My cousin, former MP for Koboko Municipality, Evelyn Anite, was among the first to do so when she withdrew her ambulance following her election loss in 2021. For context, Anite’s Kakwa people and my Langi, Iteso, and Karamojong—often classified under Nilotic—are ethnically and linguistically cousins.

Yet history shows that shared ethnicity does not prevent political violence. It did not stop Idi Amin from overthrowing his cousin, Milton Obote, in 1971. Nor did it prevent the Langi and Acholi from launching scorched-earth revenge attacks in Kakwa-land and the greater West Nile region after Amin’s fall. Nor did it stop Tito and Bazilio Okellos from inviting West Nile forces to confront Obote and the Langi in 1986.

It had been a vicious cycle of north-on-north massacres—until Museveni arrived.

Be that as it may, Anite and Nsibambi have set a precedent that could allow President Museveni to withdraw his services should he lose the 2031 election to the opposition. And one does not need to be a rocket scientist to imagine the catalogue of services he could withdraw: intelligence and security apparatus, infrastructure projects, energy, transport, and industrialization initiatives.

The consequences would be devastating. The Uganda People’s Defence Force (UPDF) would revert to the National Resistance Army (NRA), commanded by General Muhoozi Kainerugaba, whom Museveni has already called “the avenger.” The Uganda Police Force would become the NRA Police Special Force.

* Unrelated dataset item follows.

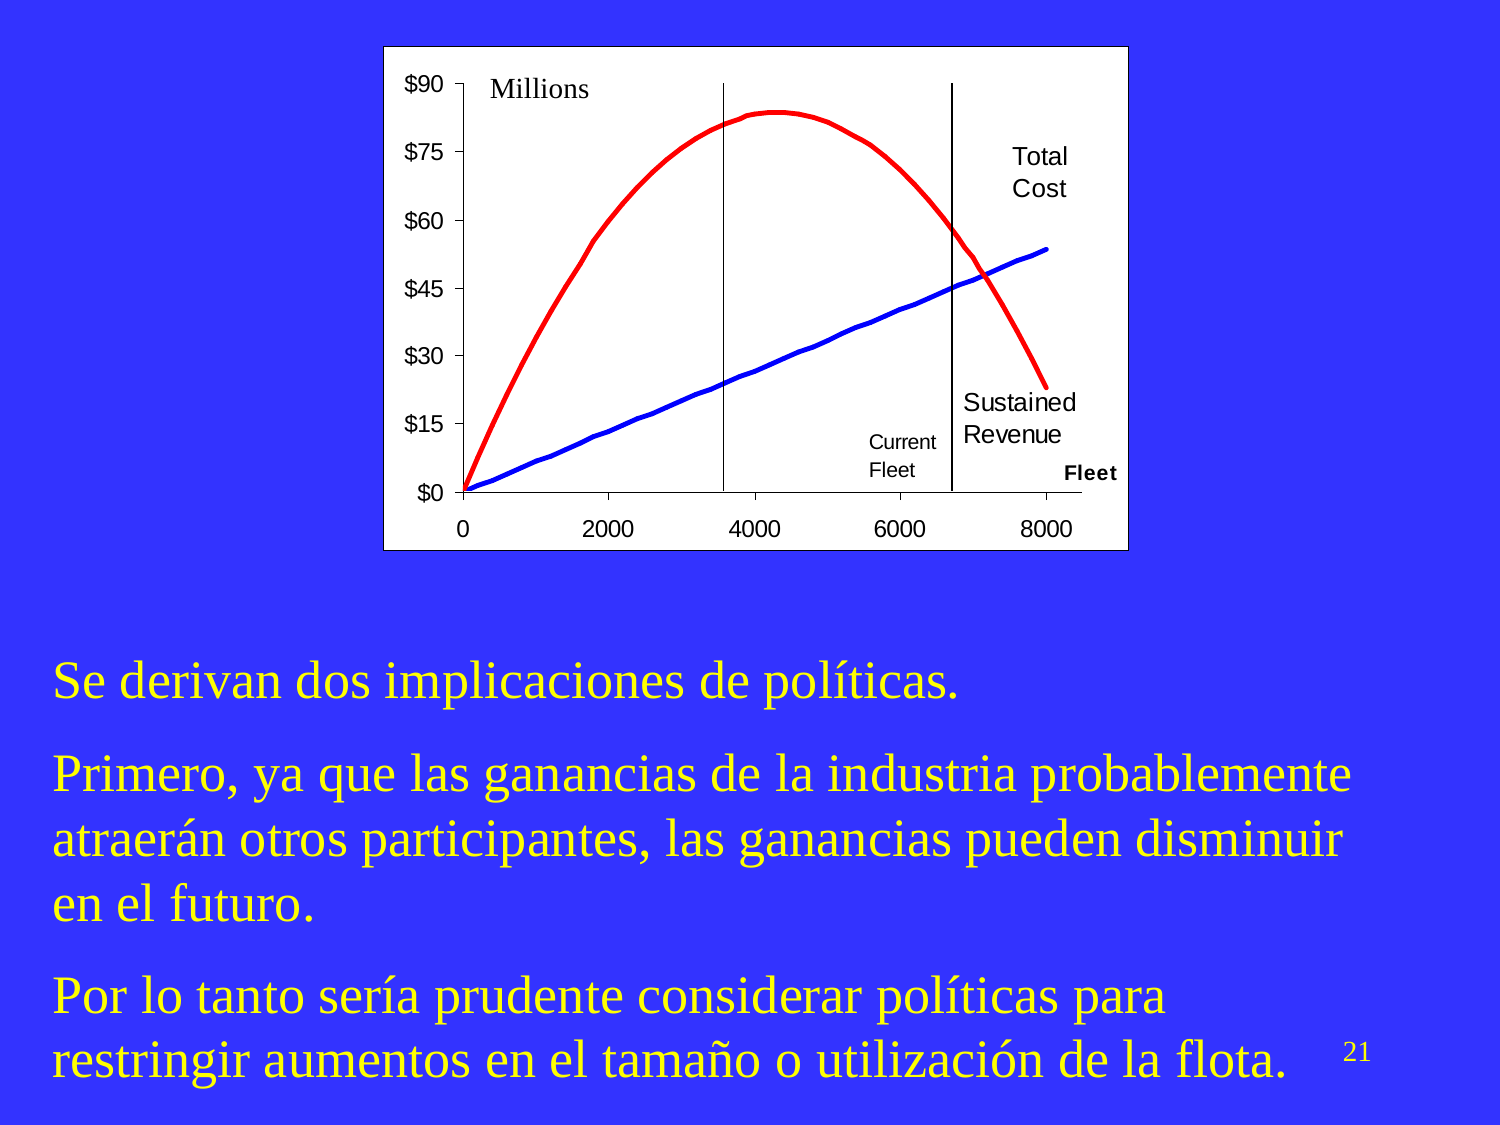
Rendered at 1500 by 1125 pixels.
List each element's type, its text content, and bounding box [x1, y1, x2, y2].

text_box Se derivan dos implicaciones de políticas. Primero, ya que las ganancias de la industria probablemente atraerán otros participantes, las ganancias pueden disminuir en el futuro. Por lo tanto sería prudente considerar políticas para restringir aumentos en el tamaño o utilización de la flota. [37, 637, 1375, 1097]
picture [374, 37, 1138, 559]
slide_number 21 [1074, 1024, 1388, 1101]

Museveni could order the NRA engineering brigade to undo the Gulu Highway and other tarmac roads he has built. Oil fields, Entebbe International Airport, Uganda Airlines, and ferry services could vanish. Strategic ferries, like Kayunga-Kamuli, might be destroyed to send political messages. The only road left intact might be the Uganda–DRC corridor from Mpondwe to Goma.

The clock would turn back to pre-1986, and Uganda’s relative peace and stability would collapse into a failed state. Every tribe could form armed enclaves, families and neighbours would settle land and loan disputes with guns and pangas, and the Baganda expression “Kulita Mu Kavuyo” (eat in the confusion) would come alive.

The resulting chaos would make the 1994 Rwandan genocide look tame by comparison. Doctors and nurses would flee, leaving hospitals full of unburied bodies, while Ugandans, impoverished and desperate, ransack government, diplomatic, and private properties. The Baganda, being highly organized, might even secede to protect their civilization.

This looming threat is why Ugandans have historically voted to keep Museveni in power for the last forty years. I support them—not for personal gain, but for the general good. There is nothing Museveni could offer me that exceeds what Britain has already given: a multi-million-pound home in a quiet street, rule of law including protection under the Equality Act 2010, access to free and quality healthcare, all in exchange for obedience to British law.

Ugandans must be aware of the risks of losing Museveni’s services if they vote him out. It is Nsibambi and Anite who have set the precedent that the President may now follow.